While Doe describes her case as a "good girl" rape, she said marginalized women or women of colour have a difficult time accessing resources and standing up against what she calls systemic discrimination.


That's part of the reason why the majority of sexual assaults still go unreported, she said.


"It is all quite legal and it happens all the time," she said, noting defence attorneys tried to use her brother's depression to imply she was mentally unstable in civil court.


"And they wonder why women don't report rape. Who would you want to subject yourself to that?"


After she was assaulted, Doe defied Toronto Police and put up more than 2,000 posters warning women in her neighbourhood about the rapist. Police had told her she could be arrested for alerting women, saying it could cause "hysteria" among women or cause the rapist to flee.


Doe later sued the Toronto Police for not issuing a public warning to women, and was awarded more than $200,000 in damages.


Despite her outspoken advocacy, Doe said police and society still instill fear of violence in women -- don't walk alone at night, don't take the bus alone, lock your doors and stay at home if there's a sexual predator in the neighbourhood.


But Doe said this idea ignores the fact that many sexual crimes are perpetrated by husbands, friends, colleagues and boyfriends -- not strange rapists hiding behind bushes.


"The men who rape us are the men we know," she said.


Doe said current statistics show one Canadian women is raped every 17 minutes.


She dismissed the idea that more prisons, longer jail terms or more police officers would improve the number of sexual assaults.
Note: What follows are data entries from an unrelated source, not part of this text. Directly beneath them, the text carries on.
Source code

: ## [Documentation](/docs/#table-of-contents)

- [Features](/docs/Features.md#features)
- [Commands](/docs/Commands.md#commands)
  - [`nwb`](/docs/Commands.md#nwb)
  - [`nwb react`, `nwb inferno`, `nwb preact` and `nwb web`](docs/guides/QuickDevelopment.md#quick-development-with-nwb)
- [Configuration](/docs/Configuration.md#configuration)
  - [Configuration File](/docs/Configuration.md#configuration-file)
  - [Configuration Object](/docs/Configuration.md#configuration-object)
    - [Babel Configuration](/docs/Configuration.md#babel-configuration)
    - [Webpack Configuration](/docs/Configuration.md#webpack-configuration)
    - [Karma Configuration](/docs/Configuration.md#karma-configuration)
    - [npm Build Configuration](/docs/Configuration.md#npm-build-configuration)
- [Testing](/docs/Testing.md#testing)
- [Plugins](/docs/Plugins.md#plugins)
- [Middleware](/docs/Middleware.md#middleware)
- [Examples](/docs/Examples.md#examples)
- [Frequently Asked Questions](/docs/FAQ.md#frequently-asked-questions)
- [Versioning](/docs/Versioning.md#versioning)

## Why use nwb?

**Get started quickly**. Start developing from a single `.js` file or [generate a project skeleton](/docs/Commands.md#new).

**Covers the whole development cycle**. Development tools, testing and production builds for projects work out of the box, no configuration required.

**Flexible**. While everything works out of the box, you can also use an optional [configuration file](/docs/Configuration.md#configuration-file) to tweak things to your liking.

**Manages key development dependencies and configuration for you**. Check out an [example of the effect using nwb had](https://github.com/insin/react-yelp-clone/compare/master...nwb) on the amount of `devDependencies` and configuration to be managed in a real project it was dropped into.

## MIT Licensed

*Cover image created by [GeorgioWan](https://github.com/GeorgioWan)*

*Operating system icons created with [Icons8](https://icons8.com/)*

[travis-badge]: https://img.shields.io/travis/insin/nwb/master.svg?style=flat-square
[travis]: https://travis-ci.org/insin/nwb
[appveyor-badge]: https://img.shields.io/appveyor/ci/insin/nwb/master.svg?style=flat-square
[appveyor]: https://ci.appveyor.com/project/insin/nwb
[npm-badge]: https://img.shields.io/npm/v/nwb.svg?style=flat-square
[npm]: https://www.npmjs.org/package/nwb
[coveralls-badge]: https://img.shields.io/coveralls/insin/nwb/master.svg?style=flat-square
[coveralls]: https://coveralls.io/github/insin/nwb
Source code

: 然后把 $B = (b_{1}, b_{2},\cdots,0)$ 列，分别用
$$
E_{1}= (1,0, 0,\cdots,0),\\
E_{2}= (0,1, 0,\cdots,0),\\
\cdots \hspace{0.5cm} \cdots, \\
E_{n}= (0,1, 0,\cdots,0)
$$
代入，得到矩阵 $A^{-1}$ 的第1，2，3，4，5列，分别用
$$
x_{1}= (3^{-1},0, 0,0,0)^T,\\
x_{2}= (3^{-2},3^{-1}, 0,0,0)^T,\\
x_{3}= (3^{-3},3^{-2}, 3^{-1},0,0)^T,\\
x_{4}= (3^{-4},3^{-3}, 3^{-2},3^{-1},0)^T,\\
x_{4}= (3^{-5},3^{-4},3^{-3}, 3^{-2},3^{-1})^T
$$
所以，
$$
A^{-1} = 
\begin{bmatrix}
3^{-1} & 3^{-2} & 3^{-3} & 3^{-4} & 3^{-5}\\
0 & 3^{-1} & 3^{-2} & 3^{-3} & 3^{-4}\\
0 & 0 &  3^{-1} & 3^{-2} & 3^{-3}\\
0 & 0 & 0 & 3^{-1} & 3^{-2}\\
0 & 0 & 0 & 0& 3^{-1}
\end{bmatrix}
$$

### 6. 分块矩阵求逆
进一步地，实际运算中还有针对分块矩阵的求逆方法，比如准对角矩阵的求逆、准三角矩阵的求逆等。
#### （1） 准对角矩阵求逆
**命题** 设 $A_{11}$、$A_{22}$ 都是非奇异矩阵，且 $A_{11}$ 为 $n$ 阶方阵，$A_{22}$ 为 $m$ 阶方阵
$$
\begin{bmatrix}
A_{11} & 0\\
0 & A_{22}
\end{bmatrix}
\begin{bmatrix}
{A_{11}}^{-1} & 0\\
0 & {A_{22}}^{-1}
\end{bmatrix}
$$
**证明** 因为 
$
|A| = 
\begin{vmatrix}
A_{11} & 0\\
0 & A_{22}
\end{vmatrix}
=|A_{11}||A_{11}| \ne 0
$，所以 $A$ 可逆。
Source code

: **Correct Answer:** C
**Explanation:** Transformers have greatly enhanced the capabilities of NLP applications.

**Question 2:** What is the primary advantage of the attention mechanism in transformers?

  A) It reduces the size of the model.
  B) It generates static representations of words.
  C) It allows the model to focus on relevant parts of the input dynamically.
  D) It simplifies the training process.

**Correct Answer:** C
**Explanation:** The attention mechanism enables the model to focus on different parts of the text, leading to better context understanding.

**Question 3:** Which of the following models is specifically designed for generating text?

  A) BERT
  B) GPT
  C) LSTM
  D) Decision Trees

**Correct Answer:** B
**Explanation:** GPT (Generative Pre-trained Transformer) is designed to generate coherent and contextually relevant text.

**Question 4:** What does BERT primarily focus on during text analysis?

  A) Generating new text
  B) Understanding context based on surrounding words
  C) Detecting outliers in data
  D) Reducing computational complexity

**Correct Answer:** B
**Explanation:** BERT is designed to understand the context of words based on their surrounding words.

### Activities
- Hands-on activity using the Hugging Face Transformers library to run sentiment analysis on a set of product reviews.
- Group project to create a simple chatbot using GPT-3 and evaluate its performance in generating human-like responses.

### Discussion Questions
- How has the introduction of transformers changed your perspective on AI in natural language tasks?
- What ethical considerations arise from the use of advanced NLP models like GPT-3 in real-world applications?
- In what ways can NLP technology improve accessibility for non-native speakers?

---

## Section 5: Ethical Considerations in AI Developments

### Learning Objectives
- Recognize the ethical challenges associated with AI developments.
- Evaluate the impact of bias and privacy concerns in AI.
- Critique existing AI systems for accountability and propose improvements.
Doe criticized the Harper government's for wanting to build more prisons and enact a "three strikes" law, similar to California's, that seeks to incarcerate more people instead of reform the cause behind sexual abuse.


What would make a difference, she said, is investing in sexual assault and help centres for victims and properly addressing why violence against women continues to happen.


"The real violence is in our homes and continues to escalate but we don't talk about that," Doe said.